### ASSIGNMENT:
For every line of the material below, check for the string "Commodity" and return the line if it is there.

### AVAILABLE DATA:

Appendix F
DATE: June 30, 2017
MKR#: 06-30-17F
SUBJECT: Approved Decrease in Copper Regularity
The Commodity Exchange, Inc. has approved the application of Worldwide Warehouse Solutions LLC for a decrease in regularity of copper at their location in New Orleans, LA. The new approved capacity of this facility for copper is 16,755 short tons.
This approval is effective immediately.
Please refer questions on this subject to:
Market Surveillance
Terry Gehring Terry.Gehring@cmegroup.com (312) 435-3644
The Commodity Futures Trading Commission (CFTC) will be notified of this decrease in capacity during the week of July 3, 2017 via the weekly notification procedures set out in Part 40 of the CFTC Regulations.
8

...

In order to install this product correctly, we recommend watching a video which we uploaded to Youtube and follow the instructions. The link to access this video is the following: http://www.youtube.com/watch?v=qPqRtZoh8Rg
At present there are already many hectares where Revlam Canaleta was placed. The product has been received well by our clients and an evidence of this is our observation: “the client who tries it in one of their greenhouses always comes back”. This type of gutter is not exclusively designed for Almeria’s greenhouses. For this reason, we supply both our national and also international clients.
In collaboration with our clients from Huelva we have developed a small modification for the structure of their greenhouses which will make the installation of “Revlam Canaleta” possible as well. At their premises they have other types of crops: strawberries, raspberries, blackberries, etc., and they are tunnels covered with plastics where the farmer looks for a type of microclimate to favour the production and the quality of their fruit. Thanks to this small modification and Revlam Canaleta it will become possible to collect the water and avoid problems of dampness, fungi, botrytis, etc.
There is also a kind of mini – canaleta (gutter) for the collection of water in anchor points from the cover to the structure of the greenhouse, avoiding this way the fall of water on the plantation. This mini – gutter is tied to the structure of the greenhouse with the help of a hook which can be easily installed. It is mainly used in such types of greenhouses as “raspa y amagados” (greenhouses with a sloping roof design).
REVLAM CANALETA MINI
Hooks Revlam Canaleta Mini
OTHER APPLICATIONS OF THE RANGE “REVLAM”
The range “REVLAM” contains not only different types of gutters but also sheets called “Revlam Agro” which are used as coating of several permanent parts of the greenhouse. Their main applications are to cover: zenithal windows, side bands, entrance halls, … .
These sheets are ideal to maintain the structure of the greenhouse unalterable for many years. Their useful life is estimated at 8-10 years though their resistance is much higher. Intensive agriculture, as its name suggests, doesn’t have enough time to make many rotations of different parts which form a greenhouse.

### EXERCISE SOLUTION:
The Commodity Exchange, Inc. has approved the application of Worldwide Warehouse Solutions LLC for a decrease in regularity of copper at their location in New Orleans, LA. The new approved capacity of this facility for copper is 16,755 short tons.
The Commodity Futures Trading Commission (CFTC) will be notified of this decrease in capacity during the week of July 3, 2017 via the weekly notification procedures set out in Part 40 of the CFTC Regulations.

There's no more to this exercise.